Izu-Oshima volcano is one of the active volcanoes located on the volcanic front of the Izu-Mariana arc. The volcano expressed latest magmatic eruption in 1986. This eruption started with strombolian eruption from the summit vent (A vent) at November 15 and it once decayed at November 20. After the decay, new fissure vent (B vent) opened in the summit caldera and subplinian eruption started at 16:00, November 21. Then, ∼20 minutes after B fissure eruption started, new fissure vent (C vent) opened and started eruption on the flank of the volcano. (Endo et al., 1988). As bulk chemical composition distinctly differs between magmas erupted from A vent and B and C vents, (the former and the latter are basaltic and andesitic, respectively), these magmas have been considered to come from different magma chambers (e.g., Aramaki & Fujii, 1988). However, understandings on pre-eruptive process generating A and B magmas are insufficient yet. The aim of this study is to clarify the pre-eruptive process of the A and B magmas of the 1986 eruption at Izu-Oshima volcano. For the purpose, chemical analyses were performed for plagioclase-hosted melt inclusions and their host minerals in the 1986 scoria. In addition, bulk rock compositions of the scoria were also measured.
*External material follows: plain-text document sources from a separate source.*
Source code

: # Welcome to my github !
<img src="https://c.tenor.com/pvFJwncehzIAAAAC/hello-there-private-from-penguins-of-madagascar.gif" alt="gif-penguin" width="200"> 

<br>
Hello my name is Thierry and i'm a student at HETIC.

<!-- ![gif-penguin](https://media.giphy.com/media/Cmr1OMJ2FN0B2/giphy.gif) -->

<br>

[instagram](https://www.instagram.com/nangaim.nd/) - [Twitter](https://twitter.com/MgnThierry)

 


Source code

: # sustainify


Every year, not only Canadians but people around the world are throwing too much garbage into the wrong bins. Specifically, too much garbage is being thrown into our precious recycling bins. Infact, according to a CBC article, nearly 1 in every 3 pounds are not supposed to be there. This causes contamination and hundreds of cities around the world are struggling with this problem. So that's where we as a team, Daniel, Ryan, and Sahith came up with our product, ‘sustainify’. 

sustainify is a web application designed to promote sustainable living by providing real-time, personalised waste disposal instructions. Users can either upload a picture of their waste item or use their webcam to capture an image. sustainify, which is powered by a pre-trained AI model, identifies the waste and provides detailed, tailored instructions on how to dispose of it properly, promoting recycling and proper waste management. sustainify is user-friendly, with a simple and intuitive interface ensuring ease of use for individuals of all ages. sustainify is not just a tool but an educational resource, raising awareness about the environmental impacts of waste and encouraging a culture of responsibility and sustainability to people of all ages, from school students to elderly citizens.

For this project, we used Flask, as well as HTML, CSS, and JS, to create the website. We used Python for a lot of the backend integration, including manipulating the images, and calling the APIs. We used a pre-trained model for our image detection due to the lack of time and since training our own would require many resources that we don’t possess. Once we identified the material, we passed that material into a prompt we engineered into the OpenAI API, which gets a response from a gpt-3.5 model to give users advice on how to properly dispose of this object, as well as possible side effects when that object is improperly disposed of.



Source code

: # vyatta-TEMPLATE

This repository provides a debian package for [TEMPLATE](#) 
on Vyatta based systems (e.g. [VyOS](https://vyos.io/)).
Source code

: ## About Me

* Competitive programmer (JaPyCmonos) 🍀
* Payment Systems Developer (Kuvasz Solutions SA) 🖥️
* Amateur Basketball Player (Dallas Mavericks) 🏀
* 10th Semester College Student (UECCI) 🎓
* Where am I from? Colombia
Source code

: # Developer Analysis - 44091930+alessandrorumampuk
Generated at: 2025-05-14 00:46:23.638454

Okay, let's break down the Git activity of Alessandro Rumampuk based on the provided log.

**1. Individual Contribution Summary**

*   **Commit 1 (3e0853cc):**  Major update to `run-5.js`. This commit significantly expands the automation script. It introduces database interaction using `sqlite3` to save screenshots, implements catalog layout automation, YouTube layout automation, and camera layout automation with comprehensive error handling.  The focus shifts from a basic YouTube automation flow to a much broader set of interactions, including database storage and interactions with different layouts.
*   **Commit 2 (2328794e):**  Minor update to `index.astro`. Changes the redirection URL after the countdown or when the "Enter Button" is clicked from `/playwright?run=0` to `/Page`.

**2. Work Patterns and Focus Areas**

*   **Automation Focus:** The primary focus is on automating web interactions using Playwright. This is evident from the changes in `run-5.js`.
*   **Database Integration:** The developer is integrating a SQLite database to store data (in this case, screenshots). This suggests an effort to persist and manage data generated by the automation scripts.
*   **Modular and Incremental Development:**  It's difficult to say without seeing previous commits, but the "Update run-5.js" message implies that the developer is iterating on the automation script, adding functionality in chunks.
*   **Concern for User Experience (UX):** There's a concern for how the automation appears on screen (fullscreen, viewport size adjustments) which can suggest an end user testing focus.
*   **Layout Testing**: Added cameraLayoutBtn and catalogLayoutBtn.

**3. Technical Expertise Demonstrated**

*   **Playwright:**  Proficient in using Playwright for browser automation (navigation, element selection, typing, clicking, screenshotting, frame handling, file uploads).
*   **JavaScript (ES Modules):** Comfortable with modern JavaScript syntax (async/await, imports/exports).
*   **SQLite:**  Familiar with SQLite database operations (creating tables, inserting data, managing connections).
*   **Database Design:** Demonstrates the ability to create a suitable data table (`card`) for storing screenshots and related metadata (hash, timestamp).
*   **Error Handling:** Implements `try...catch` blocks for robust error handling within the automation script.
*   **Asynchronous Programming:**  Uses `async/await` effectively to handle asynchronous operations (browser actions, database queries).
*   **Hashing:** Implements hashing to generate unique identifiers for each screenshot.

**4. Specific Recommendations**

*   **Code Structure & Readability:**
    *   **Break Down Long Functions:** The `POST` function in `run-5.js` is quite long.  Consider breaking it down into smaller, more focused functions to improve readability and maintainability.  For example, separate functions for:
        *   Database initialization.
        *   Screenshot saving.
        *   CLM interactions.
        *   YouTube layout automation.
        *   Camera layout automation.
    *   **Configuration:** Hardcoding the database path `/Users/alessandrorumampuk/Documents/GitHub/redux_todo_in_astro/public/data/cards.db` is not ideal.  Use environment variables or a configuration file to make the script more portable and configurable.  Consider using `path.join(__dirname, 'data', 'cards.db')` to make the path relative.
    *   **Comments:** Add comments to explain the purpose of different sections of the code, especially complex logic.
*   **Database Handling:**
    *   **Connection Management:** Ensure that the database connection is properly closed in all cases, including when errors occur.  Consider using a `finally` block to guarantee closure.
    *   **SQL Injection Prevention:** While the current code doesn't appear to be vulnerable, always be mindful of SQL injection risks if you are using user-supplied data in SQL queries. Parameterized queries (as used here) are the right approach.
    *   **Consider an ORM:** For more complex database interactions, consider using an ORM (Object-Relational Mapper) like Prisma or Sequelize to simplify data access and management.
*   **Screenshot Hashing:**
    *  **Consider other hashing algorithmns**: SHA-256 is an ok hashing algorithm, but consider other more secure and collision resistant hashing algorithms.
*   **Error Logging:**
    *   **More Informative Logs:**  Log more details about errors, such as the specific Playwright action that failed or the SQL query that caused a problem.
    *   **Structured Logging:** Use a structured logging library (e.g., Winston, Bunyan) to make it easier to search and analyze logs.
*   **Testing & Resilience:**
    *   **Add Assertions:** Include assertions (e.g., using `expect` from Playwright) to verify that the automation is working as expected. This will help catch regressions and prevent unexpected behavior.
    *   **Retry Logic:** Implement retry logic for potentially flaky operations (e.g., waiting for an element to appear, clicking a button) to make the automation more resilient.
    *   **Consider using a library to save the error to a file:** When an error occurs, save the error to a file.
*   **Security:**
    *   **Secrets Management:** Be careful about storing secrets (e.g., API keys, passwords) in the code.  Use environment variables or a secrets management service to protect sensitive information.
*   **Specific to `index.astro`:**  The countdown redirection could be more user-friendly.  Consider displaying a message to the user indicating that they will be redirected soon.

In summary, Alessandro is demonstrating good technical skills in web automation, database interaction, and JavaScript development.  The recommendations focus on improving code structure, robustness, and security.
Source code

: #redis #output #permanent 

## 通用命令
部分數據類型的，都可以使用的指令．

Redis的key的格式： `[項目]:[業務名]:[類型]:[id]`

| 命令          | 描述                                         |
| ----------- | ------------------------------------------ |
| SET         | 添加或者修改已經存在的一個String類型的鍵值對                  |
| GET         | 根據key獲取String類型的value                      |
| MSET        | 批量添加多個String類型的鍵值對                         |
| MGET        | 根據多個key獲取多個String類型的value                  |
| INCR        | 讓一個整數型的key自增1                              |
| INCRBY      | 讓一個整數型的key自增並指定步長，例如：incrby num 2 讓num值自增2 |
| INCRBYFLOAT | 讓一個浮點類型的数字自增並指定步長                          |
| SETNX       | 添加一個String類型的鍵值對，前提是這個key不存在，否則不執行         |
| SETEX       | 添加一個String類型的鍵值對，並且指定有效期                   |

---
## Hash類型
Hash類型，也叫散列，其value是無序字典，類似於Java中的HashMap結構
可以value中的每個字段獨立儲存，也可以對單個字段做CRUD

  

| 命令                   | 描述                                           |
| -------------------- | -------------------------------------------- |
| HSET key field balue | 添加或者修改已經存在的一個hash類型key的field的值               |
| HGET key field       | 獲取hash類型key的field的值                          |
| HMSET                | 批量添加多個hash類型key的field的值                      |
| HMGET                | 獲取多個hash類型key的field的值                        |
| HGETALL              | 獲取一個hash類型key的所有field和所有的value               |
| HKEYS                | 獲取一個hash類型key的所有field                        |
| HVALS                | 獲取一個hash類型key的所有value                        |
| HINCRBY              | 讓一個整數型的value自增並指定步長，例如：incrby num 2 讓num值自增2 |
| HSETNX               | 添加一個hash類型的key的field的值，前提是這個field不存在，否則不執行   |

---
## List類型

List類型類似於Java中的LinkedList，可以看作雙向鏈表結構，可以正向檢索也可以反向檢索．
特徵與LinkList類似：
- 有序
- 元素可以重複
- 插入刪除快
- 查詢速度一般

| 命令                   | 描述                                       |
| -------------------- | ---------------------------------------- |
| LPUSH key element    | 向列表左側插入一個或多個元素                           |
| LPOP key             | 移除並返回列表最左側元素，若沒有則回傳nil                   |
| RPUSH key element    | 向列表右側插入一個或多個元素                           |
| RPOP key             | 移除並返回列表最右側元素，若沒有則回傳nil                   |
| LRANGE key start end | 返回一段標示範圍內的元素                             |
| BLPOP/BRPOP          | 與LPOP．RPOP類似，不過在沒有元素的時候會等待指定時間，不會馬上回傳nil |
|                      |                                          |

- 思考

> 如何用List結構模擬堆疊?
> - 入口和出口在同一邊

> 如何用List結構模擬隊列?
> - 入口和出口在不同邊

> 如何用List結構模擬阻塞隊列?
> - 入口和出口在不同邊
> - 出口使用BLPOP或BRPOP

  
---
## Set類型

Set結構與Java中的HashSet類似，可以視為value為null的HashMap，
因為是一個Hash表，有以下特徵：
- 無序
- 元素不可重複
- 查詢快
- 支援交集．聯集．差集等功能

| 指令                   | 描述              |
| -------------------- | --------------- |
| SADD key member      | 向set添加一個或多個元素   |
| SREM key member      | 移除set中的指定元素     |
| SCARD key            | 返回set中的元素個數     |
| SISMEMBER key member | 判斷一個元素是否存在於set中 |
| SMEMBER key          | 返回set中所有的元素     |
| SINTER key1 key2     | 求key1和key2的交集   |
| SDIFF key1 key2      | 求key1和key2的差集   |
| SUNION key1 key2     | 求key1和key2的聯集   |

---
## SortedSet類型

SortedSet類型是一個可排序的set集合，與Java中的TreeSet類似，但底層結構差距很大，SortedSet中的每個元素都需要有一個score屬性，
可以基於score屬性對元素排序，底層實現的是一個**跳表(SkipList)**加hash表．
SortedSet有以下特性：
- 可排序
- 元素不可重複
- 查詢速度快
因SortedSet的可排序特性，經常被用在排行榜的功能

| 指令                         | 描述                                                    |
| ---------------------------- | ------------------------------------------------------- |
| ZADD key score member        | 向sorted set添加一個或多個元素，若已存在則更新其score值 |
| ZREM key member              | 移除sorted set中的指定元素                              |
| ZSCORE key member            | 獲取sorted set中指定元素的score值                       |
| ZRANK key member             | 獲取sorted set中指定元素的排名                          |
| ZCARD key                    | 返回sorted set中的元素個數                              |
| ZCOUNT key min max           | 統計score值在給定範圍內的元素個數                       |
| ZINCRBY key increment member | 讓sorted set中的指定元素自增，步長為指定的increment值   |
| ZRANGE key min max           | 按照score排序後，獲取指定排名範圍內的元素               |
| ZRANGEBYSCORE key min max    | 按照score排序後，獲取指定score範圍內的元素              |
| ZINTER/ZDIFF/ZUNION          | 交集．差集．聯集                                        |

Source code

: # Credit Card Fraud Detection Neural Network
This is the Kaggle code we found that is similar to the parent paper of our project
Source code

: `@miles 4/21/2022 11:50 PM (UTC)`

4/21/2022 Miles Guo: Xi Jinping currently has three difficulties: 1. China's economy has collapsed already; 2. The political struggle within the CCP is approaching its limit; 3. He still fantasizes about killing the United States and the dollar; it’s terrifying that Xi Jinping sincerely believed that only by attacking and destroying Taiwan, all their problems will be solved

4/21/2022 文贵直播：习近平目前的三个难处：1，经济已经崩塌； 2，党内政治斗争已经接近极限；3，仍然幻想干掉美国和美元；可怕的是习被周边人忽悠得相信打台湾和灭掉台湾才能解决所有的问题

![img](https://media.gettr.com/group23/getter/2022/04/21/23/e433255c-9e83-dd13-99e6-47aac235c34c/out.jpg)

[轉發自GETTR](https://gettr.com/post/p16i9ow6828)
Scoriae from the A and B vents of the 1986 eruption, sampled in the summit caldera, are investigated. Bulk rock compositions of A and B scoria were measured using a XRF (RIGAKU ZCX primus ２) at the Earthquake Research Institute, University of Tokyo (ERI). Compositions of plagioclase-hosted melt inclusions and their host plagioclase crystals, and groundmass glasses were analyzed using EPMA (JEOL8800R) at the ERI.
Bulk rock major element compositions of A and B scoria are consistent with those reported in previous studies. Bulk rock trace element compositions were almost the same between A and B scoria. Plagioclases in A and B scoria show similar ranges of An# [=100Ca/(Ca+Na)] and trace element compositions. SiO₂ and SO₃ contents of melt inclusions in A plagioclases are about 55-57 wt.% and < 0.1wt.%, respectively; basaltic melt inclusion is not found. On the other hand, compositions of melt inclusions in S-rich, SiO₂-poor (SO₃~0.12-0.3wt.%, SiO₂∼49-53wt.%) and S-poor, SiO₂-rich melt inclusions (SO₃ < 0.12wt.%, SiO₂~53-60wt.%) are found in B plagioclase crystals. The wide compositional variation of melt inclusions in B plagioclase is explained by mixing of basaltic and andesitic melts and post-entrapment overgrowth of their host plagioclase. In addition, compositions of groundmass glasses of the A and B scoria and A plagioclase-hosted melt inclusions are also explained by the two melt mixing.
The origin of A magma is explained by incorporating plagioclase and interstitial melt as a parental magma passes through the B reservoir. Bulk rock trace element compositions indicate that A and B magmas were derived from the common parental magma. The A plagioclase is thought to be crystallized in B reservoir and incorporated into the parental magma. This is because (1) it shows the same ranges of An# and trace element compositions to B plagioclase, (2) compositions of melt inclusions in A plagioclase are in the compositional range of B plagioclase-hosted melt inclusions, and (3) melt inclusions in A plagioclase have different composition from the groundmass melt in A scoria. The passing of the parental magma induces pressurization of B reservoir and might trigger the fissure eruptions from B and C vents.
The B magma is thought to be formed from combination of supply of basaltic melt from deeper source, magma mixing, and crystallization. S-rich, SiO₂-poor melt inclusions found in B plagioclases were entrapped at the depth deeper than B magma reservoir because of S enrichment. This suggests that basaltic melts have been supplied into the B magma reservoir from the deeper source. Also all melts found in the 1986 A and B scoriae are explained by mixing of the basaltic and andesitic endmember melts. Moreover, mixed melts of the two endmembers are found as inclusions in plagioclase crystals. This suggests that crystallization occurred after melt mixing.